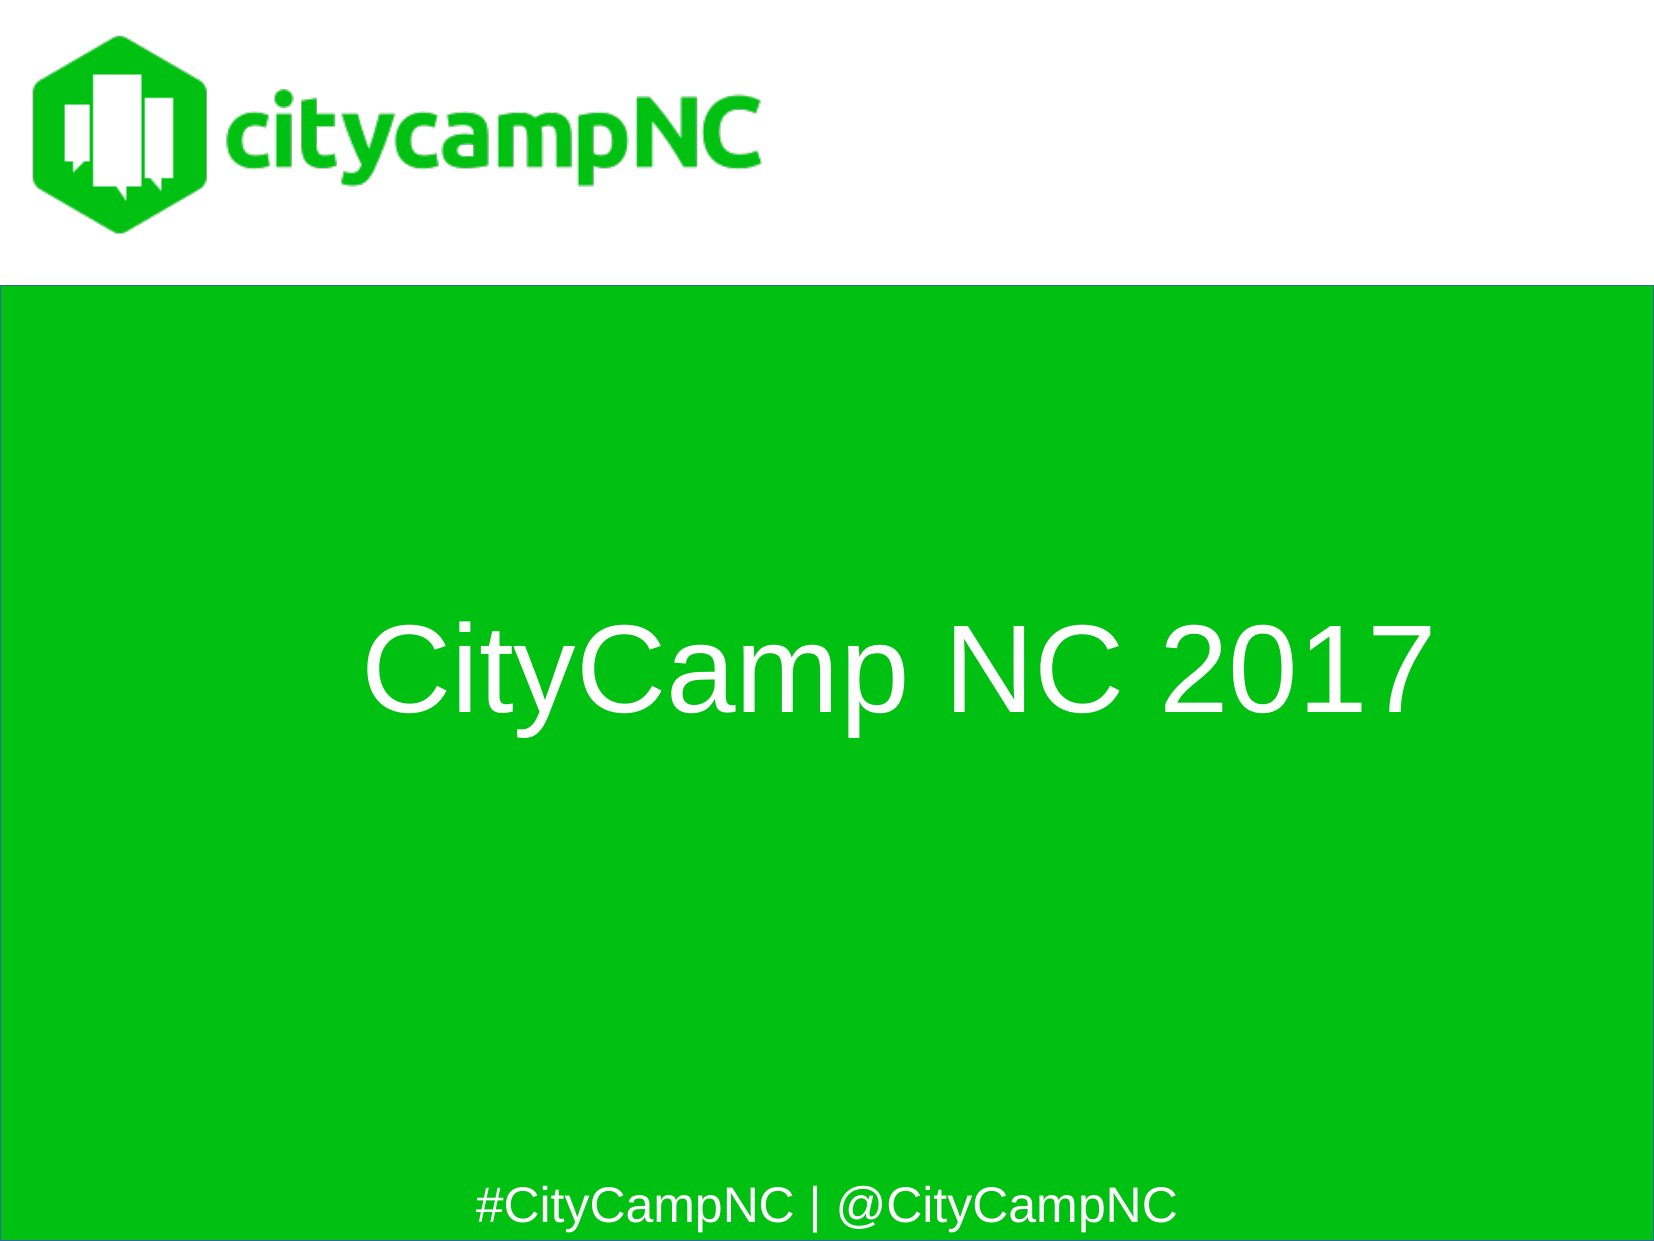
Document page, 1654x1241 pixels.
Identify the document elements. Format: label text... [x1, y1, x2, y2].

picture [0, 3, 794, 267]
text_box CityCamp NC 2017 [346, 591, 1453, 886]
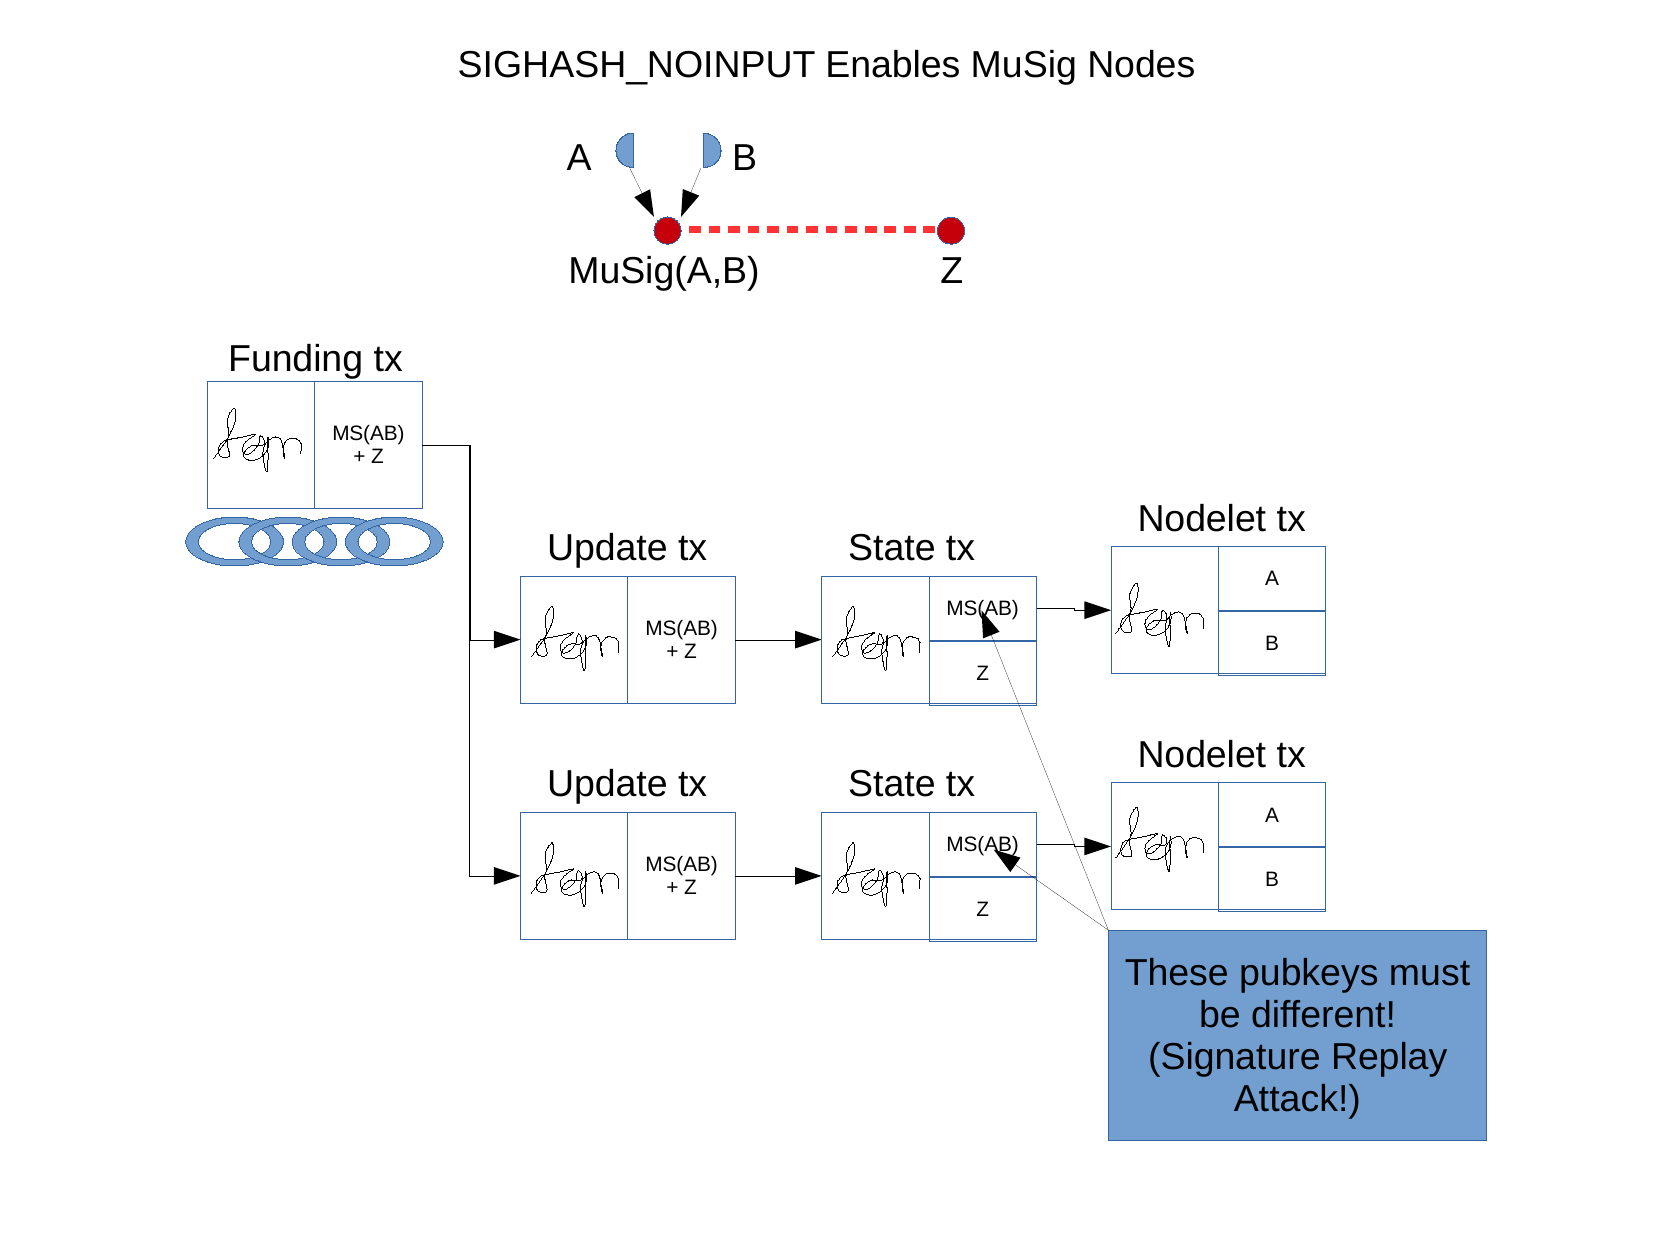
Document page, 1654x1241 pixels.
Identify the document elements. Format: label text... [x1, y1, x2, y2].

- [To be done]
Copy out the text of the material above word for word, omitting the pictures.

- [Answer in full]
Document page, 1654x1241 pixels.
Identify the document elements. Format: label text... [x1, y1, x2, y2].

picture [0, 3, 794, 267]
text_box CityCamp NC 2017 [346, 591, 1453, 886]
Document page, 1654x1241 pixels.
Identify the document elements. Format: label text... [x1, y1, x2, y2].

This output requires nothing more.